At that point the word "novel" begins to apply to each separate volume rather than to the series as a whole, even when the entire series comprises one long story.



Other factors that differentiate stories vs. novels

Aside from length, there are a number of less obvious factors that define novels as separate from other story formats. Here are some of them.

Written as books
Novels are created in written form and presented as books. There are other words for other formats, such as play, film, TV drama, podcast, etc.

Written in prose
Novels are written in prose rather than verse. And novels normally use regular speech patterns rather than poetic techniques such as rhyme and meter (though there are exceptions).

Fictional
Stories can be real world true, as in news stories, histories, or biographies. Or they can be fictional like Cinderella or Star Wars. But novels are, by definition, fiction. A biography of J. K. Rowling could be printed as a book, but it wouldn't be a novel.

Story-focused
Many non-fiction books are focused on educating the reader, passing on facts rather than telling stories. Any stories they include are incidental to the facts, meant to provide context or relevance in support of learning those facts.

Novels always tell stories. Any facts they pass on are presented incidentally to and as support for the flow of the story, not as being important in and of themselves.

Entertainment over education
No matter how urgently the writer wants to convey her underlying message, or how serious and important that message may be, novels are focused on entertaining the reader. They are about creating enjoyment, and providing diversion ahead of trying to teach. Whatever author messages they may contain work best when passed on subtly, between the lines.

If the novel format isn't direct enough to convey your message the way you want, there is nothing wrong with delivering it through some other format instead. You could write a manifesto, or a give a speech, or teach a course. Each of those formats can still deliver stories, though they are not novels.


Telling stories in novel form

Storytelling is the act of relating the events of a story.

Novel writing is storytelling via a great many written words.

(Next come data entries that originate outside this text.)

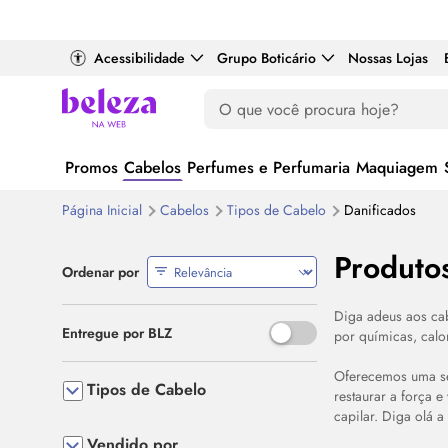
Acessibilidade
Grupo Boticário
Nossas Lojas
Promos
Cabelos
Perfumes e Perfumaria
Maquiagem
Página Inicial
Cabelos
Tipos de Cabelo
Danificados
Produto
Ordenar por
Diga adeus aos cab
Use o espaço ou Enter para al
Entregue por BLZ
por químicas, calo
Oferecemos uma sel
Tipos de Cabelo
restaurar a força e
capilar. Diga olá a
Vendido por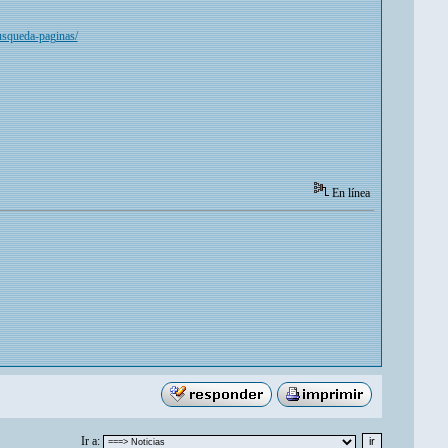
usqueda-paginas/
En línea
Ir a: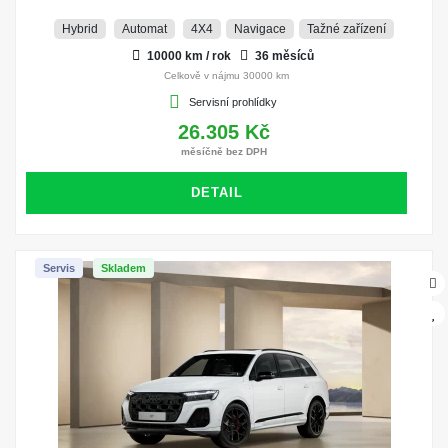
Hybrid
Automat
4X4
Navigace
Tažné zařízení
10000 km / rok
36 měsíců
Celkově v nájmu 30000 km
Servisní prohlídky
26.305 Kč
měsíčně bez DPH
DETAIL
Servis
Skladem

The length of a novel gives you leeway to take advantage of the fine details and nuanced complexities that shorter forms are forced to ignore, and that some non-written forms simply can't express.

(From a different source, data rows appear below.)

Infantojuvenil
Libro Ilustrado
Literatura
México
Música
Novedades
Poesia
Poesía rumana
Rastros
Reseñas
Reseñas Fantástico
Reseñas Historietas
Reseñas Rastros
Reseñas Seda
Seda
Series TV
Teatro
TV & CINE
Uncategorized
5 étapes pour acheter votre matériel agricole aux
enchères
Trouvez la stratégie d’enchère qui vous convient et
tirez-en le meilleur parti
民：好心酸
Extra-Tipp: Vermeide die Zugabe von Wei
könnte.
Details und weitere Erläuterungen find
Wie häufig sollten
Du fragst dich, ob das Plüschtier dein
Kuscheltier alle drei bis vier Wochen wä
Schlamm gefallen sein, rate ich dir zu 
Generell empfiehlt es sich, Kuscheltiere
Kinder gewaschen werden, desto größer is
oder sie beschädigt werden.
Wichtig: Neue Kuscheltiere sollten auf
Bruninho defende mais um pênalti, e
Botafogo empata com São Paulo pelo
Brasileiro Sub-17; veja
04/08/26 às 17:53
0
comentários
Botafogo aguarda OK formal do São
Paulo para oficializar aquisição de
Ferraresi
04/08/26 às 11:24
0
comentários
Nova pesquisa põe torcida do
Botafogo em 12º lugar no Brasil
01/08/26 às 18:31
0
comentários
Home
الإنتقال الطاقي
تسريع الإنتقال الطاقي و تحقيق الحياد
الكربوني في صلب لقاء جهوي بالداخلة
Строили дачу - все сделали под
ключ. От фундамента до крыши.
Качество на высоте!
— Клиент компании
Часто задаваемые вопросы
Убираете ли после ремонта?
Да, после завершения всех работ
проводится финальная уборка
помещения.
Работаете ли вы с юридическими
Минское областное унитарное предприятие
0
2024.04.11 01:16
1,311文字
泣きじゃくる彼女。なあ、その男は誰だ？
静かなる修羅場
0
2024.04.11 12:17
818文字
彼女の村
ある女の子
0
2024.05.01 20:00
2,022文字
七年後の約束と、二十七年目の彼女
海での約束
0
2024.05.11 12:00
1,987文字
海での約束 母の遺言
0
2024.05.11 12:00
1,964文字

  • Novels allow for more complete and complex development of the story-world, giving a stronger, more realistic feel for the environment and culture that shapes your characters, and of why things happen in the ways they do.
  • They allow you to show more of the uniqueness of your story-world, expressing your artistic drive more fully, and giving your readers a memorable experience they can't get anywhere else.
  • The novel gives you an expansive canvas where you can follow more characters through a wider range of experiences, and explore each experience more completely.
  • You can build more complex and extensive central plot lines, spawn richer subplots, and fill in character backgrounds and motivations more fully.
  • You can more fully explore the ramifications and interconnections that knit all the parts of a story together.
  • You can indulge in richer, more extensive detail, giving the reader more exact and complete images, so she can experience the adventure as immediately and fully as your characters do.
  • Novels can get inside characters' heads in ways more visual forms can't. You can write down exactly what characters are thinking and feeling instead of relying on external clues (which can be misinterpreted) to signal such things.
  • Novels can accommodate more complex messaging, allowing you to use the story to fully express what it means to you, and what you hope your readers will learn from it.

  

Stories can be told in any number of formats. You choose the format you use for each story to suit your artistic and practical objectives.

From there, it's the format that gives you the power to reach your audiences, to share your stories and communicate your message.

The novel's length and flexibility as an artistic format make it a powerful and versatile choice for all but the simplest and most direct stories you might want to tell.